Ritorna d’attualità il progetto della metropolitana di superficie, questa volta a chiederla è il gruppo consiliare del Pd. Un vecchio progetto, risalente alla Giunta Chessari, che più di una volta ha diviso gli animi dei cittadini tra favorevoli e contrari. L’idea di sicuro è affascinante anche se non tutti i nodi sembrano esser sciolti. Quanto costerà? Ne varrà la pena? Decongestionerà il traffico, verrà utilizzata realmente o sarà un inutile sperpero di denaro pubblico? In ogni caso il Pd presenterà un ordine del giorno, che dovrebbe avere gioco facile in Aula, visto che la metropolitana di superficie è un progetto inserito nel programma elettorale dei Cinque Stelle.

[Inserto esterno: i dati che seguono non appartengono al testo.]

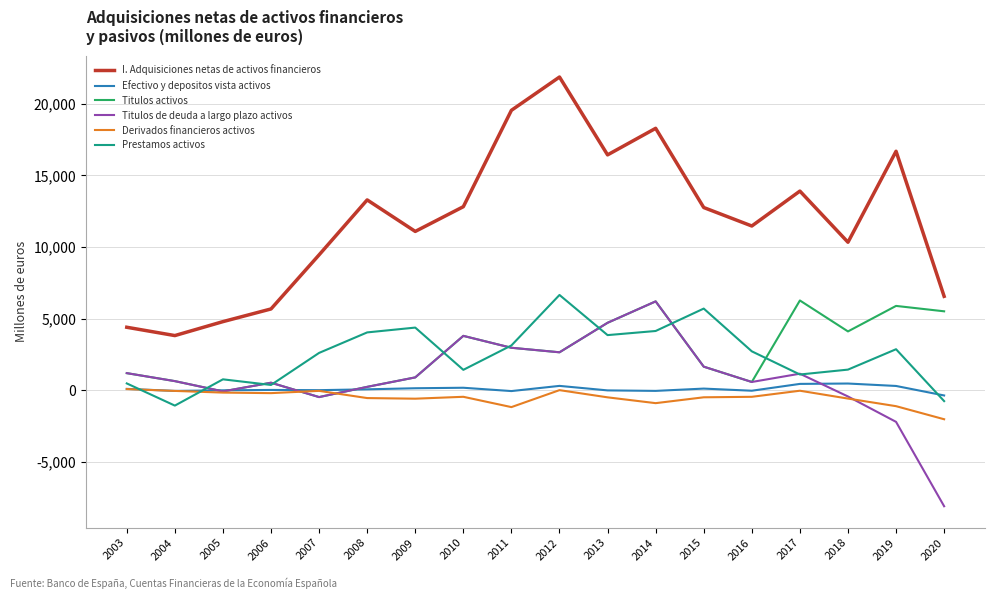

True or false: Derivados financieros activos has a value of -43 at 2017.

True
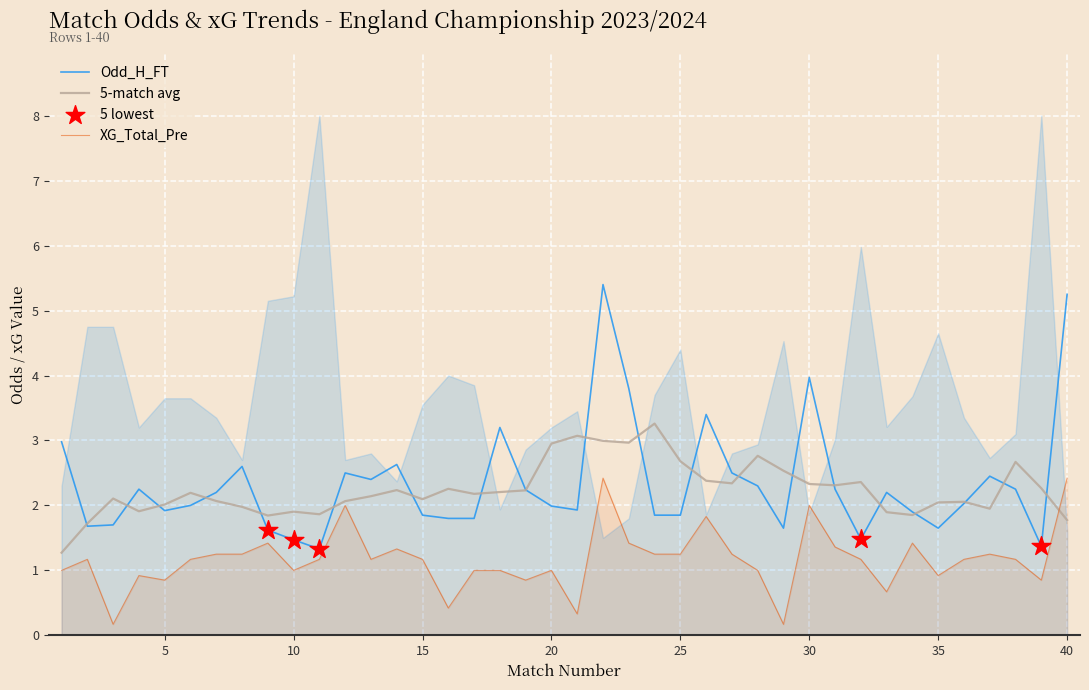

Which series reaches the maximum Y coordinate?

Odd_H_FT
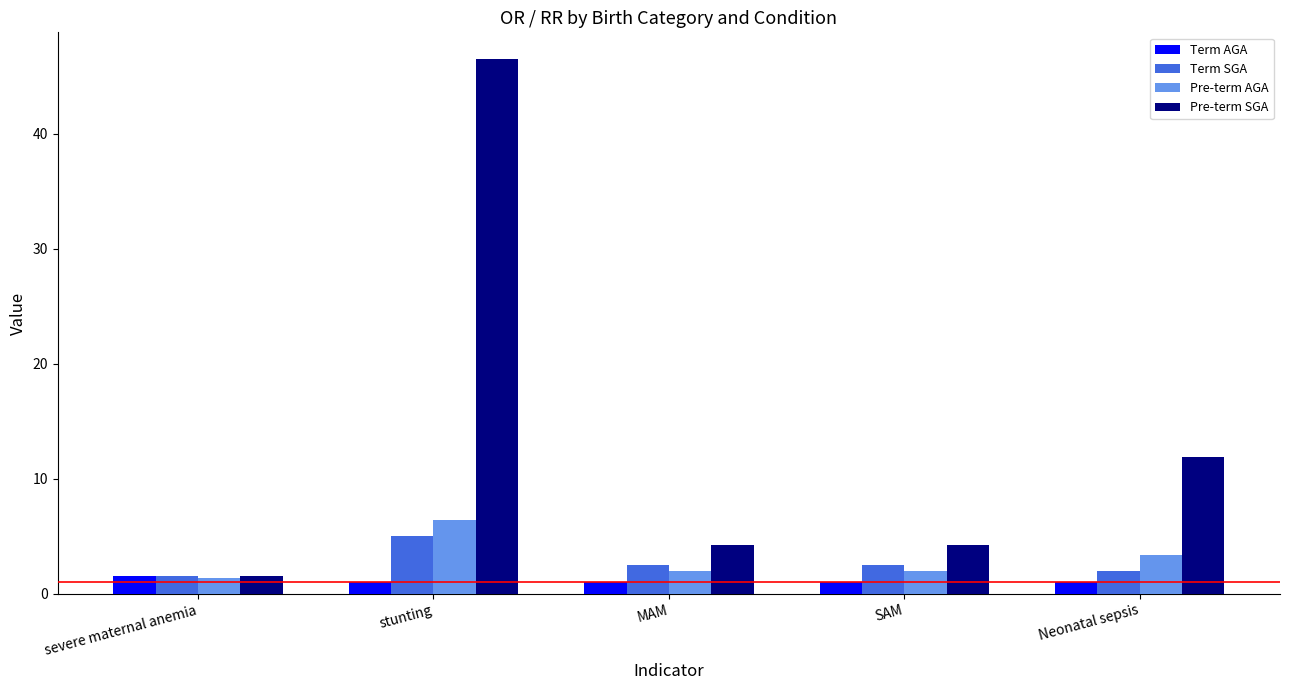

Reading right to left, extract all data points from this chart.

Term AGA: 1.0	1.0	1.0	1.0	1.5
Term SGA: 2.0	2.5	2.5	5.0	1.5
Pre-term AGA: 3.4	2.0	2.0	6.4	1.3
Pre-term SGA: 11.9	4.2	4.2	46.5	1.5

“Presenteremo, come Partito Democratico, un ordine del giorno per impegnare l’Amministrazione comunale a reperire le somme necessarie per la predisposizione del bando preliminare riguardante la rielaborazione del progetto predisposto da Reti ferroviarie italiane nel 2006 ed avente ad oggetto la metropolitana di superficie”. E’ quanto afferma il consigliere comunale Mario D’Asta dopo avere partecipato, ieri mattina, alla conferenza stampa promossa dalla Cub trasporti proprio per fare il punto sull’opera infrastrutturale in questione. “Abbiamo ribadito – continua D’Asta, che era presente all’incontro con i giornalisti assieme al segretario del circolo Rinascita Democratica, Tony Francone – la necessità di riprendere con forza un progetto tanto vecchio, perché proposto circa 20 anni fa, quanto moderno per la nostra città. Sostenibilità ambientale ed innovazione ma anche efficienza ed efficacia sono i principi cardine di questa elaborazione progettuale su cui bisogna spingere con forza. Rimaniamo convinti, così come ribadito anche dalla Cub trasporti, che i fondi europei potrebbero giocare, ancora una volta, un ruolo chiave. Ecco perché siamo così attratti dalla bontà dell’idea che, oltre all’ordine del giorno, chiederemo che la stessa sia posta come punto all’ordine del giorno con un Consiglio comunale aperto. Con l’auspicio che gli aspetti essenziali di questo progetto possano essere analizzati nella maniera più attenta e, soprattutto, ripresi per potere essere, speriamo in tempi relativamente brevi, attuati. Il percorso è molto complesso. Ma proprio per questo è opportuno che la città possa essere resa edotta circa tutti i passi da compiere e che la stessa possa fornire i suggerimenti più opportuni”.